By William Wiley, April 18, 2018

I hate this case.

Not because of the outcome, necessarily. No, it’s because of the path it took, a path open to every federal employee who believes his supervisor has mistreated him. As you read through the following, ask yourself: “If I was a policy maker, would I want the government’s time and money spent this way?”

  1. January 2000, the employee was demoted from the SES to a GS-15 for poor performance. Her supervisor had recommended the demotion and the agency’s Performance Review Board (PRB) for SESers agreed. Remember January 2000? We were all celebrating the millennium and waiting for our computers to crash because we were told that they could not count that high. If you had given birth to a child that month, he’d be heading off to college this year, breaking your heart and your bank account, all at the same time. The Clinton years were almost over (or so we thought).
  2. February 2000, the employee filed an EEO complaint alleging that the demotion was sex discrimination. Another SESer, a male, had also been recommended for demotion at the same time, but was not demoted because the PRB concluded that he was not informed of a critical element of his position.
  3. February 2007 (keep up here, folks; these dates can be withering), the agency concluded its internal investigation and issued a “final agency decision” upholding the demotion. Remember that kid you had back in 2000? He’s in the second grade. After this, the employee appealed the agency’s decision to EEOC.
  4. August 2013, the employee’s case went to a jury in a federal district court and your son or daughter has entered the Terrible Teens. It’s not clear to me what happened between her filing with EEOC and her going to federal court, but one way or the other, she got there. The jury found the agency to be liable for sex discrimination, reasoning that its evidence that it would have demoted the employee even if she were a man was not persuasive. The jury awarded her $100,000 in damages plus a retroactive promotion back into the SES, with what I assume would be accompanied by back pay with interest and attorney’s fees and costs.
  5. January 2018, the district court judge denied the agency’s motion to set aside the jury’s verdict as a matter of law, thereby affirming the jury’s finding of sex discrimination. That might be good information for your now-adult child as he or she heads off to the university, to give her a good reason get a degree in civil rights law.

According to the court, there were two grounds on which the jury appears to have disbelieved the agency’s evidence:

  • The employee had rebuttable argument for each performance deficiency the agency identified. The jury was free to believe either the employee or the agency.
  • Remember that male member of the SES who was recommended for demotion at the same time as the employee, but who was not demoted because the PRB believed his argument that he was unaware which of his performance elements was critical rather than non-critical (a legally significant distinction)? The jury was free not to believe him.

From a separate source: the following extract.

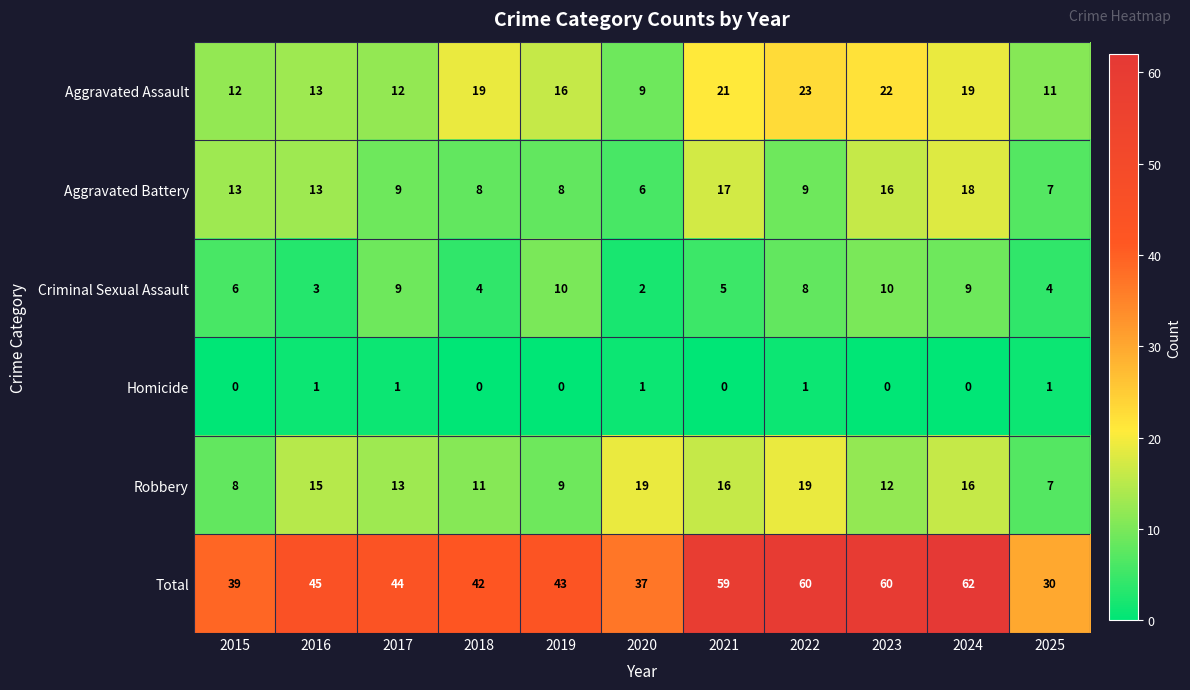

How many series are shown in this chart?

6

For what it’s worth, there still are two remaining levels of review of this case in federal court: the DC Circuit Court of Appeals and the US Supreme Court. If the agency and DoJ choose to press this case forward, we may have even more decisions to consider.

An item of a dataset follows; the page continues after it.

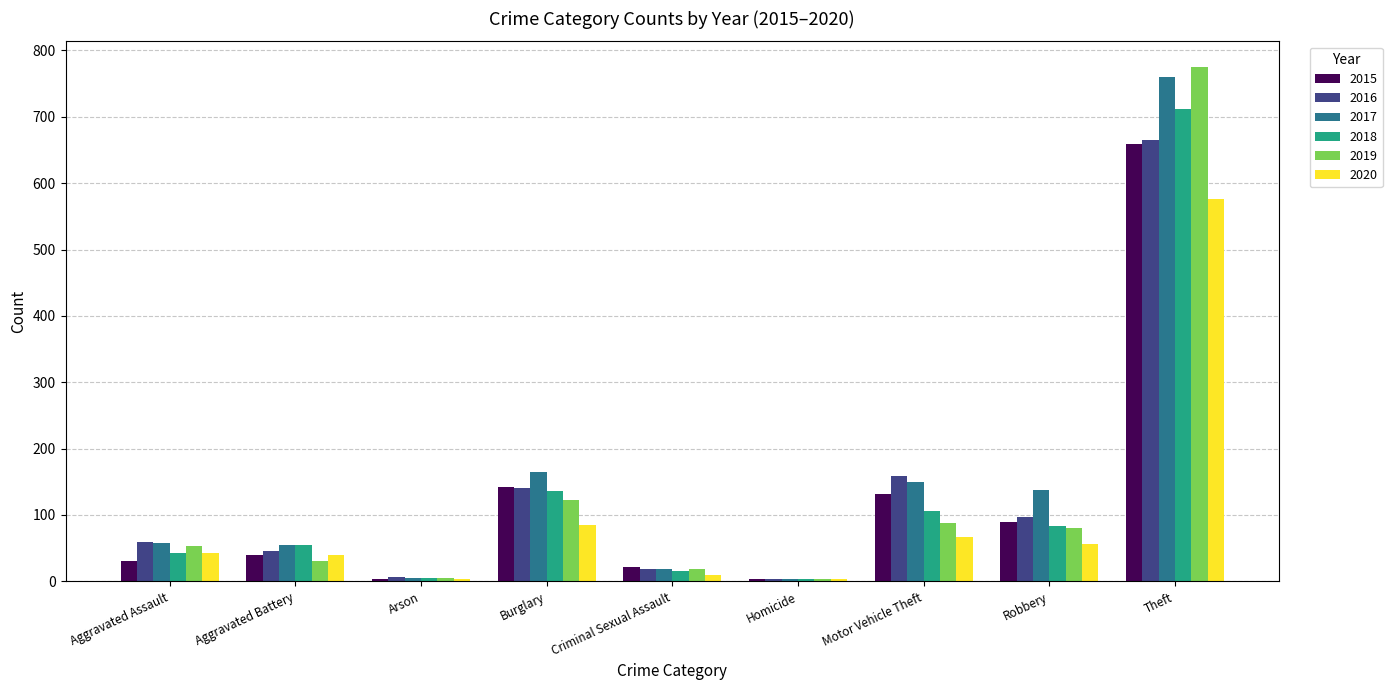

What are all the series names shown in the legend?

2015, 2016, 2017, 2018, 2019, 2020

Ignoring that possibility for a moment, just consider what you see above. Without taking any position on the righteousness or wrongness of the sex-discrimination outcome, is this really how we want our government to work? The fundamental issue here was the routine evaluation of this individual’s performance. As an SESer, one would imagine that there’s a relatively high degree of subjectivity in the performance of a senior manager at that level. Before the case got to a jury, think of all the government officials who were involved in making the decision that the demotion was warranted: at the employing agency, at EEOC, and at DoJ. Think of the different types of individuals involved in reaffirming the demotion: senior line managers, coworkers at the SES level (PRB), perhaps political appointees, attorneys, civil rights specialists. Were all those people wrong about this case?

Well, according to the jury, yes. Banks v. Agriculture, U.S. District Court, District of Columbia, 07-cv-01807 (APM) (February 22, 2018).

If the jury is correct, that this lady was mistreated because of her sex, I feel terrible for her. Not only is that simply unjust in our society, it also breaks federal laws in place since at least 1964. At the same time, I feel terrible for our civil service system, that decisions like this – right or wrong – have to go through 18 years of review to get even close to closure.

Congress is so fed up with drawn-out outcomes like this that some members are considering abolishing the civil service protections altogether. Maybe employment at-will should be the new way we try to run an efficient government. At the beginning of this article, we asked you to think of yourself as a policy maker for a moment. If you actually could make a policy to replace the one that allowed the above to happen, what would it be?